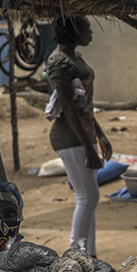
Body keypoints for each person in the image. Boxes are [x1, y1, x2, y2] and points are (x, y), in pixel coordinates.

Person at [46, 16, 111, 256]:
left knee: (89, 199)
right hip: (70, 137)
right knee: (87, 197)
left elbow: (83, 105)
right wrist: (88, 147)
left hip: (83, 135)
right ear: (74, 32)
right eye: (87, 29)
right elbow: (68, 107)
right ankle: (76, 255)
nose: (91, 33)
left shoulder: (75, 57)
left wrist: (100, 136)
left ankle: (89, 256)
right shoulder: (58, 62)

▶ _DIRECTIONS_:
Tell how many lines above hold "right", nothing more.

▶ _ANSWER SPACE_:
8